**Exercise requirements**:
Every line below must come back exactly as it stands, with the images omitted.
-=-=-=-=-
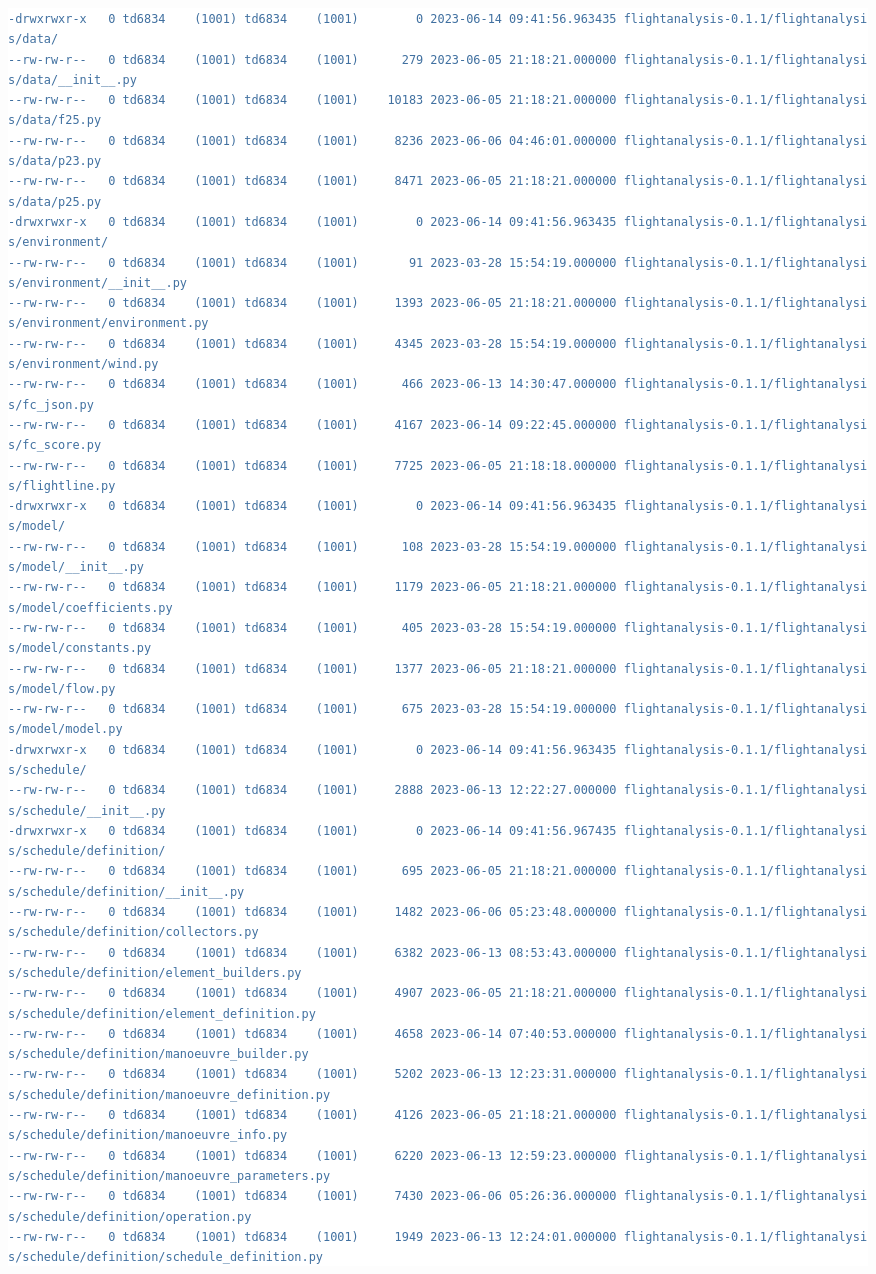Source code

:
 ```diff
-drwxrwxr-x   0 td6834    (1001) td6834    (1001)        0 2023-06-14 09:41:56.963435 flightanalysis-0.1.1/flightanalysis/data/
--rw-rw-r--   0 td6834    (1001) td6834    (1001)      279 2023-06-05 21:18:21.000000 flightanalysis-0.1.1/flightanalysis/data/__init__.py
--rw-rw-r--   0 td6834    (1001) td6834    (1001)    10183 2023-06-05 21:18:21.000000 flightanalysis-0.1.1/flightanalysis/data/f25.py
--rw-rw-r--   0 td6834    (1001) td6834    (1001)     8236 2023-06-06 04:46:01.000000 flightanalysis-0.1.1/flightanalysis/data/p23.py
--rw-rw-r--   0 td6834    (1001) td6834    (1001)     8471 2023-06-05 21:18:21.000000 flightanalysis-0.1.1/flightanalysis/data/p25.py
-drwxrwxr-x   0 td6834    (1001) td6834    (1001)        0 2023-06-14 09:41:56.963435 flightanalysis-0.1.1/flightanalysis/environment/
--rw-rw-r--   0 td6834    (1001) td6834    (1001)       91 2023-03-28 15:54:19.000000 flightanalysis-0.1.1/flightanalysis/environment/__init__.py
--rw-rw-r--   0 td6834    (1001) td6834    (1001)     1393 2023-06-05 21:18:21.000000 flightanalysis-0.1.1/flightanalysis/environment/environment.py
--rw-rw-r--   0 td6834    (1001) td6834    (1001)     4345 2023-03-28 15:54:19.000000 flightanalysis-0.1.1/flightanalysis/environment/wind.py
--rw-rw-r--   0 td6834    (1001) td6834    (1001)      466 2023-06-13 14:30:47.000000 flightanalysis-0.1.1/flightanalysis/fc_json.py
--rw-rw-r--   0 td6834    (1001) td6834    (1001)     4167 2023-06-14 09:22:45.000000 flightanalysis-0.1.1/flightanalysis/fc_score.py
--rw-rw-r--   0 td6834    (1001) td6834    (1001)     7725 2023-06-05 21:18:18.000000 flightanalysis-0.1.1/flightanalysis/flightline.py
-drwxrwxr-x   0 td6834    (1001) td6834    (1001)        0 2023-06-14 09:41:56.963435 flightanalysis-0.1.1/flightanalysis/model/
--rw-rw-r--   0 td6834    (1001) td6834    (1001)      108 2023-03-28 15:54:19.000000 flightanalysis-0.1.1/flightanalysis/model/__init__.py
--rw-rw-r--   0 td6834    (1001) td6834    (1001)     1179 2023-06-05 21:18:21.000000 flightanalysis-0.1.1/flightanalysis/model/coefficients.py
--rw-rw-r--   0 td6834    (1001) td6834    (1001)      405 2023-03-28 15:54:19.000000 flightanalysis-0.1.1/flightanalysis/model/constants.py
--rw-rw-r--   0 td6834    (1001) td6834    (1001)     1377 2023-06-05 21:18:21.000000 flightanalysis-0.1.1/flightanalysis/model/flow.py
--rw-rw-r--   0 td6834    (1001) td6834    (1001)      675 2023-03-28 15:54:19.000000 flightanalysis-0.1.1/flightanalysis/model/model.py
-drwxrwxr-x   0 td6834    (1001) td6834    (1001)        0 2023-06-14 09:41:56.963435 flightanalysis-0.1.1/flightanalysis/schedule/
--rw-rw-r--   0 td6834    (1001) td6834    (1001)     2888 2023-06-13 12:22:27.000000 flightanalysis-0.1.1/flightanalysis/schedule/__init__.py
-drwxrwxr-x   0 td6834    (1001) td6834    (1001)        0 2023-06-14 09:41:56.967435 flightanalysis-0.1.1/flightanalysis/schedule/definition/
--rw-rw-r--   0 td6834    (1001) td6834    (1001)      695 2023-06-05 21:18:21.000000 flightanalysis-0.1.1/flightanalysis/schedule/definition/__init__.py
--rw-rw-r--   0 td6834    (1001) td6834    (1001)     1482 2023-06-06 05:23:48.000000 flightanalysis-0.1.1/flightanalysis/schedule/definition/collectors.py
--rw-rw-r--   0 td6834    (1001) td6834    (1001)     6382 2023-06-13 08:53:43.000000 flightanalysis-0.1.1/flightanalysis/schedule/definition/element_builders.py
--rw-rw-r--   0 td6834    (1001) td6834    (1001)     4907 2023-06-05 21:18:21.000000 flightanalysis-0.1.1/flightanalysis/schedule/definition/element_definition.py
--rw-rw-r--   0 td6834    (1001) td6834    (1001)     4658 2023-06-14 07:40:53.000000 flightanalysis-0.1.1/flightanalysis/schedule/definition/manoeuvre_builder.py
--rw-rw-r--   0 td6834    (1001) td6834    (1001)     5202 2023-06-13 12:23:31.000000 flightanalysis-0.1.1/flightanalysis/schedule/definition/manoeuvre_definition.py
--rw-rw-r--   0 td6834    (1001) td6834    (1001)     4126 2023-06-05 21:18:21.000000 flightanalysis-0.1.1/flightanalysis/schedule/definition/manoeuvre_info.py
--rw-rw-r--   0 td6834    (1001) td6834    (1001)     6220 2023-06-13 12:59:23.000000 flightanalysis-0.1.1/flightanalysis/schedule/definition/manoeuvre_parameters.py
--rw-rw-r--   0 td6834    (1001) td6834    (1001)     7430 2023-06-06 05:26:36.000000 flightanalysis-0.1.1/flightanalysis/schedule/definition/operation.py
--rw-rw-r--   0 td6834    (1001) td6834    (1001)     1949 2023-06-13 12:24:01.000000 flightanalysis-0.1.1/flightanalysis/schedule/definition/schedule_definition.py
```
-=-=-=-=-
**Answer box**:
Source code

:
 ```diff
-drwxrwxr-x   0 td6834    (1001) td6834    (1001)        0 2023-06-14 09:41:56.963435 flightanalysis-0.1.1/flightanalysis/data/
--rw-rw-r--   0 td6834    (1001) td6834    (1001)      279 2023-06-05 21:18:21.000000 flightanalysis-0.1.1/flightanalysis/data/__init__.py
--rw-rw-r--   0 td6834    (1001) td6834    (1001)    10183 2023-06-05 21:18:21.000000 flightanalysis-0.1.1/flightanalysis/data/f25.py
--rw-rw-r--   0 td6834    (1001) td6834    (1001)     8236 2023-06-06 04:46:01.000000 flightanalysis-0.1.1/flightanalysis/data/p23.py
--rw-rw-r--   0 td6834    (1001) td6834    (1001)     8471 2023-06-05 21:18:21.000000 flightanalysis-0.1.1/flightanalysis/data/p25.py
-drwxrwxr-x   0 td6834    (1001) td6834    (1001)        0 2023-06-14 09:41:56.963435 flightanalysis-0.1.1/flightanalysis/environment/
--rw-rw-r--   0 td6834    (1001) td6834    (1001)       91 2023-03-28 15:54:19.000000 flightanalysis-0.1.1/flightanalysis/environment/__init__.py
--rw-rw-r--   0 td6834    (1001) td6834    (1001)     1393 2023-06-05 21:18:21.000000 flightanalysis-0.1.1/flightanalysis/environment/environment.py
--rw-rw-r--   0 td6834    (1001) td6834    (1001)     4345 2023-03-28 15:54:19.000000 flightanalysis-0.1.1/flightanalysis/environment/wind.py
--rw-rw-r--   0 td6834    (1001) td6834    (1001)      466 2023-06-13 14:30:47.000000 flightanalysis-0.1.1/flightanalysis/fc_json.py
--rw-rw-r--   0 td6834    (1001) td6834    (1001)     4167 2023-06-14 09:22:45.000000 flightanalysis-0.1.1/flightanalysis/fc_score.py
--rw-rw-r--   0 td6834    (1001) td6834    (1001)     7725 2023-06-05 21:18:18.000000 flightanalysis-0.1.1/flightanalysis/flightline.py
-drwxrwxr-x   0 td6834    (1001) td6834    (1001)        0 2023-06-14 09:41:56.963435 flightanalysis-0.1.1/flightanalysis/model/
--rw-rw-r--   0 td6834    (1001) td6834    (1001)      108 2023-03-28 15:54:19.000000 flightanalysis-0.1.1/flightanalysis/model/__init__.py
--rw-rw-r--   0 td6834    (1001) td6834    (1001)     1179 2023-06-05 21:18:21.000000 flightanalysis-0.1.1/flightanalysis/model/coefficients.py
--rw-rw-r--   0 td6834    (1001) td6834    (1001)      405 2023-03-28 15:54:19.000000 flightanalysis-0.1.1/flightanalysis/model/constants.py
--rw-rw-r--   0 td6834    (1001) td6834    (1001)     1377 2023-06-05 21:18:21.000000 flightanalysis-0.1.1/flightanalysis/model/flow.py
--rw-rw-r--   0 td6834    (1001) td6834    (1001)      675 2023-03-28 15:54:19.000000 flightanalysis-0.1.1/flightanalysis/model/model.py
-drwxrwxr-x   0 td6834    (1001) td6834    (1001)        0 2023-06-14 09:41:56.963435 flightanalysis-0.1.1/flightanalysis/schedule/
--rw-rw-r--   0 td6834    (1001) td6834    (1001)     2888 2023-06-13 12:22:27.000000 flightanalysis-0.1.1/flightanalysis/schedule/__init__.py
-drwxrwxr-x   0 td6834    (1001) td6834    (1001)        0 2023-06-14 09:41:56.967435 flightanalysis-0.1.1/flightanalysis/schedule/definition/
--rw-rw-r--   0 td6834    (1001) td6834    (1001)      695 2023-06-05 21:18:21.000000 flightanalysis-0.1.1/flightanalysis/schedule/definition/__init__.py
--rw-rw-r--   0 td6834    (1001) td6834    (1001)     1482 2023-06-06 05:23:48.000000 flightanalysis-0.1.1/flightanalysis/schedule/definition/collectors.py
--rw-rw-r--   0 td6834    (1001) td6834    (1001)     6382 2023-06-13 08:53:43.000000 flightanalysis-0.1.1/flightanalysis/schedule/definition/element_builders.py
--rw-rw-r--   0 td6834    (1001) td6834    (1001)     4907 2023-06-05 21:18:21.000000 flightanalysis-0.1.1/flightanalysis/schedule/definition/element_definition.py
--rw-rw-r--   0 td6834    (1001) td6834    (1001)     4658 2023-06-14 07:40:53.000000 flightanalysis-0.1.1/flightanalysis/schedule/definition/manoeuvre_builder.py
--rw-rw-r--   0 td6834    (1001) td6834    (1001)     5202 2023-06-13 12:23:31.000000 flightanalysis-0.1.1/flightanalysis/schedule/definition/manoeuvre_definition.py
--rw-rw-r--   0 td6834    (1001) td6834    (1001)     4126 2023-06-05 21:18:21.000000 flightanalysis-0.1.1/flightanalysis/schedule/definition/manoeuvre_info.py
--rw-rw-r--   0 td6834    (1001) td6834    (1001)     6220 2023-06-13 12:59:23.000000 flightanalysis-0.1.1/flightanalysis/schedule/definition/manoeuvre_parameters.py
--rw-rw-r--   0 td6834    (1001) td6834    (1001)     7430 2023-06-06 05:26:36.000000 flightanalysis-0.1.1/flightanalysis/schedule/definition/operation.py
--rw-rw-r--   0 td6834    (1001) td6834    (1001)     1949 2023-06-13 12:24:01.000000 flightanalysis-0.1.1/flightanalysis/schedule/definition/schedule_definition.py
```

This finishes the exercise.